From this work, the Toomre brothers identified the process of collision evolution as the Toomre sequence. The sequence begins with two well separated spiral galaxies and follows them (as for the Antennae) through collisional disruption until they settle into a single elliptical galaxy.

==Awards and honors==
In 1993, Toomre received the Dirk Brouwer Award which recognizes "outstanding contributions to the field of Dynamical Astronomy".
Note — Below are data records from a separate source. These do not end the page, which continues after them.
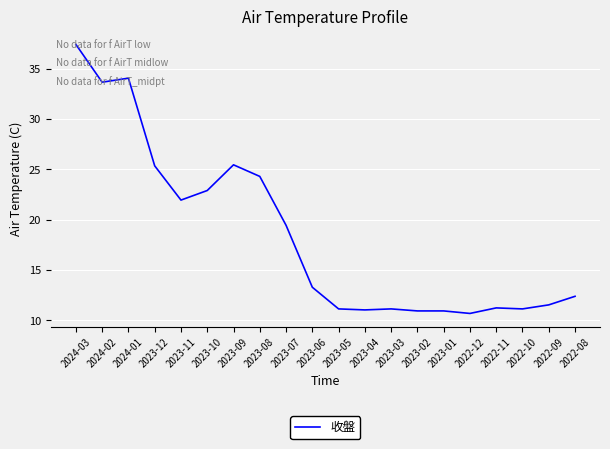

At which label is the value closest to 24?

2023-08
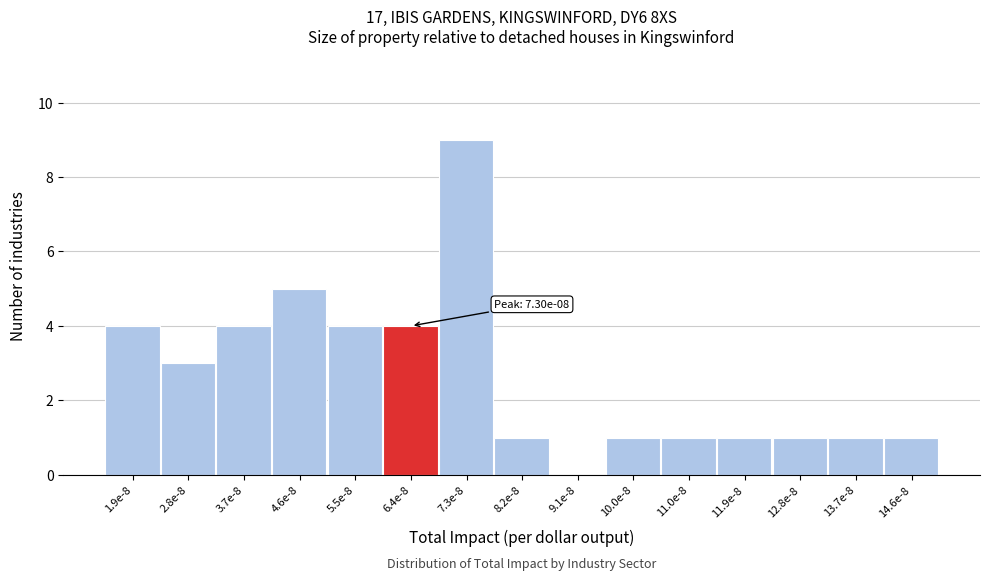

Reading left to right, what are all the values shown in this chart?

1.9e-8=4	2.8e-8=3	3.7e-8=4	4.6e-8=5	5.5e-8=4	6.4e-8=4	7.3e-8=9	8.2e-8=1	9.1e-8=0	10.0e-8=1	11.0e-8=1	11.9e-8=1	12.8e-8=1	13.7e-8=1	14.6e-8=1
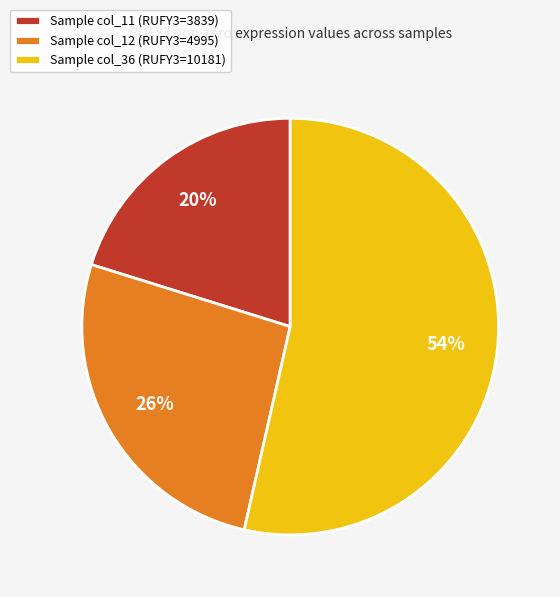

Combined, do Sample col_12 (RUFY3=4995) and Sample col_36 (RUFY3=10181) account for over 50%?

Yes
Toomre was one of the 1984 recipients of the MacArthur Fellowship, popularly known as the "Genius Grant".

In 1985, Toomre was elected a Fellow of the American Association for the Advancement of Science (AAAS).

Toomre was the recipient of the Magellanic Premium award in 2014 for his work in numerical galaxy simulations during the 1960s. Two years later, he was elected to the American Philosophical Society.